I know the Organ Mountains area well, having flown over the region many times while I lived there. From any altitude up to 10,000 feet, the area does not appear conducive to successful livestock grazing, so one questions the degree to which ranchers will be inconvenienced by the President’s decision.

As for the concerns of ATV drivers, I have personally witnessed, both from the air and on the ground, the mindless destruction caused by their activities in Florida’s Big Cypress Preserve and elsewhere before the National Park Service took jurisdiction over those lands. Their complaints do not generate much sympathy.

One is left wondering which aspect of the American dream Ms. Noon regards as suffering from the preservation of such unique sites as Grand Canyon.

It would seem that the avaricious activities of some mining companies and the barbaric behavior of ATV owners meet with the approval of Ms. Noon. Or, given that she has included the recent controversial prisoner of war exchange under her heading of detracting from the American dream, could it be that her evident hostility toward President Obama has simply clouded her judgment.

Contrary to Ms. Noon’s assertion that area residents opposed creation of the monument, there has actually been widespread support for it throughout New Mexico and in Dona Ana County.

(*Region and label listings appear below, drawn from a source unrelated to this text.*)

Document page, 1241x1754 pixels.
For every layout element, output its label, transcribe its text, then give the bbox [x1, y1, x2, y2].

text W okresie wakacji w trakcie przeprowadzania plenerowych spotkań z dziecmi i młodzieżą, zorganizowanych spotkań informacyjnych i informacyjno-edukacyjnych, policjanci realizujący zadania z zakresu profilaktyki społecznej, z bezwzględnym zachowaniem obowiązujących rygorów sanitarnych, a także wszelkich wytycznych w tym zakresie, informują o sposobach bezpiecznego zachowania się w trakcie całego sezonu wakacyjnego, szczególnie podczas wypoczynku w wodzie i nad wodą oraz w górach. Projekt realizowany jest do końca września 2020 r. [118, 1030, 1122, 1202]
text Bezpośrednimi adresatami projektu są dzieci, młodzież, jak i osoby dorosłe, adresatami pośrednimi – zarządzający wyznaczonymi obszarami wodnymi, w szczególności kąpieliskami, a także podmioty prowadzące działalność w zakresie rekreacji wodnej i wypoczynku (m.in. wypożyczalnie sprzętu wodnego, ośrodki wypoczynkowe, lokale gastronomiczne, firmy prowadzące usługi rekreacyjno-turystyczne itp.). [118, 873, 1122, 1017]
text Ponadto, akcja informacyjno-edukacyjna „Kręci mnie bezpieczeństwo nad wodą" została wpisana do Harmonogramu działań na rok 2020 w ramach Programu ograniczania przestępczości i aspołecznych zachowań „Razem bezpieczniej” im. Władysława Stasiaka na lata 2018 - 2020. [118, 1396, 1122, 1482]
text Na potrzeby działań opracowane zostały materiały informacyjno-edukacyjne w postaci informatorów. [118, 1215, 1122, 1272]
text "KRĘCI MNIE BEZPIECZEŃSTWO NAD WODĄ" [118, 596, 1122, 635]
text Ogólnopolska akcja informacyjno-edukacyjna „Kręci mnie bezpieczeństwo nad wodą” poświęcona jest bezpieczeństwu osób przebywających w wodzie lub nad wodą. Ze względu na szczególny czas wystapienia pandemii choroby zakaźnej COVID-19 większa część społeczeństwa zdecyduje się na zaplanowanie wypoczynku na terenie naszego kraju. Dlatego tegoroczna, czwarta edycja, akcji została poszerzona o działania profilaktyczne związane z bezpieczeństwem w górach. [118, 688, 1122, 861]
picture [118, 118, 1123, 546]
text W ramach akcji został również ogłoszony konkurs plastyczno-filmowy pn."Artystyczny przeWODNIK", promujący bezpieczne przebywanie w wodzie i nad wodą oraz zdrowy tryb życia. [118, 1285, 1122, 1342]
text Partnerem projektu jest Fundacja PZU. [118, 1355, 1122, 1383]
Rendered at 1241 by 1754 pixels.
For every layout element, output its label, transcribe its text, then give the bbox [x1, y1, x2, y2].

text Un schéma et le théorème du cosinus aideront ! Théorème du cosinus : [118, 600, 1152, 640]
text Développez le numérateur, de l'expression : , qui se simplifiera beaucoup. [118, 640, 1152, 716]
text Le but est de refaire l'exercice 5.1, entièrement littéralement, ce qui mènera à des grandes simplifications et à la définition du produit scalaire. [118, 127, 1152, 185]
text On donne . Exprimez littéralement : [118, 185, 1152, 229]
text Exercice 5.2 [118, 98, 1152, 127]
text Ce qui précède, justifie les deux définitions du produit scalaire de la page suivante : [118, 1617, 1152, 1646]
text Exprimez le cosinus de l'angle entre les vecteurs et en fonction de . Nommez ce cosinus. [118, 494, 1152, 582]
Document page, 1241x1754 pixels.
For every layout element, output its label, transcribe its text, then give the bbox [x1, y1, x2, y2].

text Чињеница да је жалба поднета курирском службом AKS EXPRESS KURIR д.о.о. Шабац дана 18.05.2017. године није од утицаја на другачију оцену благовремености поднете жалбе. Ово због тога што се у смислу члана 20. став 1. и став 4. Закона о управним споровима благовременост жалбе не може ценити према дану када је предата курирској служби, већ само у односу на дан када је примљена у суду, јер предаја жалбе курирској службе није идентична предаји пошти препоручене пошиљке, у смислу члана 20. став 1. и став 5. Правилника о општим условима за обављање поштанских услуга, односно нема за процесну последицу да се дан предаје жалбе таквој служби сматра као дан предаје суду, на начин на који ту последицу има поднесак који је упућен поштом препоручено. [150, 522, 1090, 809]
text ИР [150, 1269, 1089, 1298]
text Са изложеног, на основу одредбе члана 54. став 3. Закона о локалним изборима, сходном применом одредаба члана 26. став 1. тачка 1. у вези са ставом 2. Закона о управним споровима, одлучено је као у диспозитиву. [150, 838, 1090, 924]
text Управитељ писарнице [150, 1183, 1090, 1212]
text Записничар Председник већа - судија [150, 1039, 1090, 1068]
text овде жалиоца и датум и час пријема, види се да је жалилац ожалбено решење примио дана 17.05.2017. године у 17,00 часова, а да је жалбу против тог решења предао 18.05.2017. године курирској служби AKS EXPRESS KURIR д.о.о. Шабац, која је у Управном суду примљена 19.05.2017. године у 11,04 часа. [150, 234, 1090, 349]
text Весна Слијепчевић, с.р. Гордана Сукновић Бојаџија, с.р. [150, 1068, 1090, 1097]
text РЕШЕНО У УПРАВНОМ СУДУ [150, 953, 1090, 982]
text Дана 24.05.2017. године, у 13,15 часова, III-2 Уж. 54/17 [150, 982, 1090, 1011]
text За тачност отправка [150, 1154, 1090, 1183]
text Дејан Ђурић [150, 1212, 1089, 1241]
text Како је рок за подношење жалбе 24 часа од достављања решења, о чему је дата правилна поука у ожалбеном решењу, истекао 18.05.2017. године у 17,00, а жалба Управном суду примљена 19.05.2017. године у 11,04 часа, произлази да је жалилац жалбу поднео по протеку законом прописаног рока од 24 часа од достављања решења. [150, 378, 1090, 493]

The President is to be commended for his action to protect the Organ Mountains. The new national monument, consisting of 496, 000 acres, comprises a region of unique Chihuahuan Desert flora and fauna, as well as a multitude of historical sites, including Billy the Kid’s Outlaw Rock, thousands of Native American petroglyphs and pictographs, the Butterfield Stagecoach Trail, Geronimo’s cave and the site where astronauts trained for the Apollo space mission. It is to be hoped that President Obama and his successors will continue to set aside unique public lands for the benefit of all citizens rather than for the predations of the avaricious and destructive few.